* **Activity**
The data below needs to be returned exactly, line for line.

****************************************

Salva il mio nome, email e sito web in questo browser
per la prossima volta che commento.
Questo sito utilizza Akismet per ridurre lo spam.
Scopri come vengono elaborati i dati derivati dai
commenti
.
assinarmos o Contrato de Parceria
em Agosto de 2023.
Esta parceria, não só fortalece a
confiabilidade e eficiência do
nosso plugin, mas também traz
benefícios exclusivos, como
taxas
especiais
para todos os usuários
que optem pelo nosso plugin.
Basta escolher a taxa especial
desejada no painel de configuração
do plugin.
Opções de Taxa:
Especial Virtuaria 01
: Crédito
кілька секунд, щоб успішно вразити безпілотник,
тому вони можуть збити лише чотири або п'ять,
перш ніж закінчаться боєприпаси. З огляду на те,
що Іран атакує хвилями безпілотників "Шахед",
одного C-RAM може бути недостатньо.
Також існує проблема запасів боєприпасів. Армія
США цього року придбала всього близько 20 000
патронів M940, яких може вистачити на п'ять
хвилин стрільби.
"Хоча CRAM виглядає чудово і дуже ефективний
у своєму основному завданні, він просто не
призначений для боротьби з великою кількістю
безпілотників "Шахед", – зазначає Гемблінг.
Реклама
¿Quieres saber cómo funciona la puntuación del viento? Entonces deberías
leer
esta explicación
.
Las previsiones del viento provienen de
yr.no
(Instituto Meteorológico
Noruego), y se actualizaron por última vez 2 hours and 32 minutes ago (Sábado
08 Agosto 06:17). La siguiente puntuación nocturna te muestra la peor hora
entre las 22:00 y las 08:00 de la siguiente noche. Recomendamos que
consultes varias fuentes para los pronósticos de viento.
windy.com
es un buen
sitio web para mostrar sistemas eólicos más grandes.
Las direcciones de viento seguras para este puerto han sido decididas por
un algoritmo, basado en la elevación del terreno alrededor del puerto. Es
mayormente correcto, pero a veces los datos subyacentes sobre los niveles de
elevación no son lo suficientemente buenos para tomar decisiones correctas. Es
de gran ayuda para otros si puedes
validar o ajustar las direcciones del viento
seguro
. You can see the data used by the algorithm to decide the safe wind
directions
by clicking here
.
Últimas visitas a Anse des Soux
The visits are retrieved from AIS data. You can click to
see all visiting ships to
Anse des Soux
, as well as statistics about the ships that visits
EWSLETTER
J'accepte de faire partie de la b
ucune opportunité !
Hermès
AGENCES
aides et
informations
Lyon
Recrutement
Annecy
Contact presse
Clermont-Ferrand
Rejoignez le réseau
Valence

****************************************

* **Your response**
Salva il mio nome, email e sito web in questo browser
per la prossima volta che commento.
Questo sito utilizza Akismet per ridurre lo spam.
Scopri come vengono elaborati i dati derivati dai
commenti
.
assinarmos o Contrato de Parceria
em Agosto de 2023.
Esta parceria, não só fortalece a
confiabilidade e eficiência do
nosso plugin, mas também traz
benefícios exclusivos, como
taxas
especiais
para todos os usuários
que optem pelo nosso plugin.
Basta escolher a taxa especial
desejada no painel de configuração
do plugin.
Opções de Taxa:
Especial Virtuaria 01
: Crédito
кілька секунд, щоб успішно вразити безпілотник,
тому вони можуть збити лише чотири або п'ять,
перш ніж закінчаться боєприпаси. З огляду на те,
що Іран атакує хвилями безпілотників "Шахед",
одного C-RAM може бути недостатньо.
Також існує проблема запасів боєприпасів. Армія
США цього року придбала всього близько 20 000
патронів M940, яких може вистачити на п'ять
хвилин стрільби.
"Хоча CRAM виглядає чудово і дуже ефективний
у своєму основному завданні, він просто не
призначений для боротьби з великою кількістю
безпілотників "Шахед", – зазначає Гемблінг.
Реклама
¿Quieres saber cómo funciona la puntuación del viento? Entonces deberías
leer
esta explicación
.
Las previsiones del viento provienen de
yr.no
(Instituto Meteorológico
Noruego), y se actualizaron por última vez 2 hours and 32 minutes ago (Sábado
08 Agosto 06:17). La siguiente puntuación nocturna te muestra la peor hora
entre las 22:00 y las 08:00 de la siguiente noche. Recomendamos que
consultes varias fuentes para los pronósticos de viento.
windy.com
es un buen
sitio web para mostrar sistemas eólicos más grandes.
Las direcciones de viento seguras para este puerto han sido decididas por
un algoritmo, basado en la elevación del terreno alrededor del puerto. Es
mayormente correcto, pero a veces los datos subyacentes sobre los niveles de
elevación no son lo suficientemente buenos para tomar decisiones correctas. Es
de gran ayuda para otros si puedes
validar o ajustar las direcciones del viento
seguro
. You can see the data used by the algorithm to decide the safe wind
directions
by clicking here
.
Últimas visitas a Anse des Soux
The visits are retrieved from AIS data. You can click to
see all visiting ships to
Anse des Soux
, as well as statistics about the ships that visits
EWSLETTER
J'accepte de faire partie de la b
ucune opportunité !
Hermès
AGENCES
aides et
informations
Lyon
Recrutement
Annecy
Contact presse
Clermont-Ferrand
Rejoignez le réseau
Valence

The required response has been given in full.